• **Document section**

He was given a visitor’s badge that allowed him unfettered access to the inner sanctum of the then No. 2 retailer in America.
Few of the thousands of employees paid much attention to the silver-haired gentleman as he wandered through the maze of 23 interconnected modules that made up Kmart’s sprawling headquarters. He spent most of the day chatting with managers and executives, quizzing them about retail practices and procedures, and asking technical questions about everything from current store layouts to merchandising trends to new store designs.

The courtly and curious gentleman was none other than Sam Walton.

At the time, Walton and his fledgling Wal-Mart stores were shrugged off by Kmart’s brass as a rural, regional operation in the South. The upstart was hardly a threat to Kmart’s $18.6 billion in annual revenue (FY 1983). But what Kmart’s brass didn’t know, or chose to ignore, was that Walton was a force. Long before Kmart, Walton had developed his own well-oiled warehousing and distribution system, because none of his suppliers would directly service the small Southern towns where Wal-Mart dominated.

“The senior folks at KIH just smiled and said: ‘Shucks this, and shucks that,’ as Mr. Sam built his knowledge base,” recalls James Carlson, a Kmart systems analyst at the time. “Almost all of Kmart’s executives gave uncensored information to Mr. Sam. Wow!”

That Kmart’s management team, led by Chairman Ben Fauber, allowed Walton to examine their organization up close and personal showed how fatally insulated management had become. The state of denial that permeated Kmart’s executive ranks alarmed some like Carlson, who saw that Wal-Mart — along with up-and-coming Target Corp. — were taking dead aim at them.

The same was true for Dave Carlson (no relation to James), who joined Kmart in the summer of 1985 as vice president of electronic merchandise systems. Dave Carlson was the first outsider to be hired at the executive level since the retailer’s founding in 1899 as a five-and-dime operation called S.S. Kresge Co.

Shortly after settling into his new job, Dave Carlson witnessed the institutional denial firsthand. In a gathering of executives honoring an employee’s 25 years of service, a vice president of marketing told Carlson that he had just completed a market analysis of  Wal-Mart. The result: Wal-Mart had run out of primary sites in the rural South to locate future stores.

However, the truth of the matter was that Sam Walton had set his sights on being the largest retailer in the world. While Walton readily admits he made lots of mistakes in his early days, Wal-Mart’s problems were well-insulated from potential competitors because, at that point, no one had expanded into the South.

“That afternoon, I took a short position on Wal-Mart futures and put down $400. In about two weeks, my money was gone,” says Dave Carlson, chuckling at his mistake. “I may be the only person who was dumb enough to go short on Wal-Mart.”

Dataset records
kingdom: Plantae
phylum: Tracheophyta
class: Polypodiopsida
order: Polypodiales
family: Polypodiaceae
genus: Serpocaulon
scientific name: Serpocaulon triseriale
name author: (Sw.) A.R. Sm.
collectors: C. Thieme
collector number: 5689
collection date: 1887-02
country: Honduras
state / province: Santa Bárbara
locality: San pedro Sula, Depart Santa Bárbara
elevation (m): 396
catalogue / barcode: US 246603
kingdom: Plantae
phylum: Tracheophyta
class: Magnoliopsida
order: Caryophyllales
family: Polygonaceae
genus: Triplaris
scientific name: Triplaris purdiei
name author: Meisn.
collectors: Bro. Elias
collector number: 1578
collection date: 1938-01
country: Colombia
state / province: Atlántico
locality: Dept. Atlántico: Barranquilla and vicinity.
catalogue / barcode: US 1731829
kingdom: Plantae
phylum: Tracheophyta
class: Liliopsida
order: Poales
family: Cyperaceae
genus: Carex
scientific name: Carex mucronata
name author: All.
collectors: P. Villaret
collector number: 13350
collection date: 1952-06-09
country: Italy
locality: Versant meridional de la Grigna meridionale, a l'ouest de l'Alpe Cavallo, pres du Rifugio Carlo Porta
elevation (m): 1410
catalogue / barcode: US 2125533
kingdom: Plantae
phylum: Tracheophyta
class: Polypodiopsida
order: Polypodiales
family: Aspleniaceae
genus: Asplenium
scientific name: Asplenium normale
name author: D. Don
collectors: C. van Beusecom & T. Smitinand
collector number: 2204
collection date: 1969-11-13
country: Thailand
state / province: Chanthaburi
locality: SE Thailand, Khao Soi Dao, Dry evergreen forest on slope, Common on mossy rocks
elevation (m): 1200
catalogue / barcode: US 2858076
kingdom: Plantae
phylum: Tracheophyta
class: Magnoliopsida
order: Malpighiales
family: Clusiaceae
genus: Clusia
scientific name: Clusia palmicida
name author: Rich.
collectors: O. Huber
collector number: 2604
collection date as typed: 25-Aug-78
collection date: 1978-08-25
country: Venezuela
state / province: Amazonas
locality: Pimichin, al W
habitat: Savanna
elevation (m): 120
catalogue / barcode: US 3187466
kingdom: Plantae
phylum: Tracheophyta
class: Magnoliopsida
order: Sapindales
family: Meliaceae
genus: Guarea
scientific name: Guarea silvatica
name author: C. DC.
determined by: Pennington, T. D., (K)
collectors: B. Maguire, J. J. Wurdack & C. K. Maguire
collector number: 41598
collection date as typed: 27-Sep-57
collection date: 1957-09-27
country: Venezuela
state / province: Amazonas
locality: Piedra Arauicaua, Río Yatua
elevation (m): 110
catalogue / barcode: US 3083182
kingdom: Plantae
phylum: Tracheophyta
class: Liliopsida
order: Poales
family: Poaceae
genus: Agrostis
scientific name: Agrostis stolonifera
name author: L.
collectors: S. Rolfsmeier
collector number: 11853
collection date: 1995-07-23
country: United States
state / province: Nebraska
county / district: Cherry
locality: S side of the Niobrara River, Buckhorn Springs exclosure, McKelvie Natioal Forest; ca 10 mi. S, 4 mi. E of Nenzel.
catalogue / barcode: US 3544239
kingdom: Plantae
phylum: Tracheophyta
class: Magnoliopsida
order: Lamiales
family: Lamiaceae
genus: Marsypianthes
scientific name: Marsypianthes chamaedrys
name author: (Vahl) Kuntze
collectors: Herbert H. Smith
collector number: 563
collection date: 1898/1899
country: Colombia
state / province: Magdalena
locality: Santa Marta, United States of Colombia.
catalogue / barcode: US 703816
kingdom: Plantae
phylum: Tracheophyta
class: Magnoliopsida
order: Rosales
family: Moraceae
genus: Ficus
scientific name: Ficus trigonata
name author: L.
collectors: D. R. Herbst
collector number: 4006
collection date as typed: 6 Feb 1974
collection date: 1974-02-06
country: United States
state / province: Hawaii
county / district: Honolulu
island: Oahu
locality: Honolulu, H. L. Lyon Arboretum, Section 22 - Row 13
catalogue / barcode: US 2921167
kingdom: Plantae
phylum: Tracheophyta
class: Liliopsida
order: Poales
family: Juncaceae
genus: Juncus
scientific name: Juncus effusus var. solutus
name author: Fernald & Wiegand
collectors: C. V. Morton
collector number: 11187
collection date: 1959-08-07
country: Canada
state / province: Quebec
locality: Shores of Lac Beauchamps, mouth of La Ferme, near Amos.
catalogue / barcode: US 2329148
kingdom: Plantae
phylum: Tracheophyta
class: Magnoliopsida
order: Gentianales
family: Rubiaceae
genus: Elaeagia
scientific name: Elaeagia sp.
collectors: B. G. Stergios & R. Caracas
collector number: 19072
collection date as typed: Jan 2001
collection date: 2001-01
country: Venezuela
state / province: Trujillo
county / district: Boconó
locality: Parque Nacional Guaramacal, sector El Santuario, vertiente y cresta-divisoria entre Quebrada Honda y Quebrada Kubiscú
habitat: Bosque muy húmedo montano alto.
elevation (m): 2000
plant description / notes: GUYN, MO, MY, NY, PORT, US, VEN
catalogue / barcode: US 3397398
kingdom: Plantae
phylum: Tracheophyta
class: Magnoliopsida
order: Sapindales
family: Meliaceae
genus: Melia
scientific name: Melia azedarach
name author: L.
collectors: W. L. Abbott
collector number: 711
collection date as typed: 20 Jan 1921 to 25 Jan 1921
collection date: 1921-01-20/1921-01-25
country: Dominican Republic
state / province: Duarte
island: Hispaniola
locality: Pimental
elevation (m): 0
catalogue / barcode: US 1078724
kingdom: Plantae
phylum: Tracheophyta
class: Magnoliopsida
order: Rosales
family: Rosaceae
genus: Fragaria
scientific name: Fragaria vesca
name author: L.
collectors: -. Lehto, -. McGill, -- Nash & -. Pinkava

• **Required work**
Name every person identified by name in the text about Sam Walton's visit to Kmart.

• **Full response**
Sam Walton, James Carlson, Ben Fauber, Dave Carlson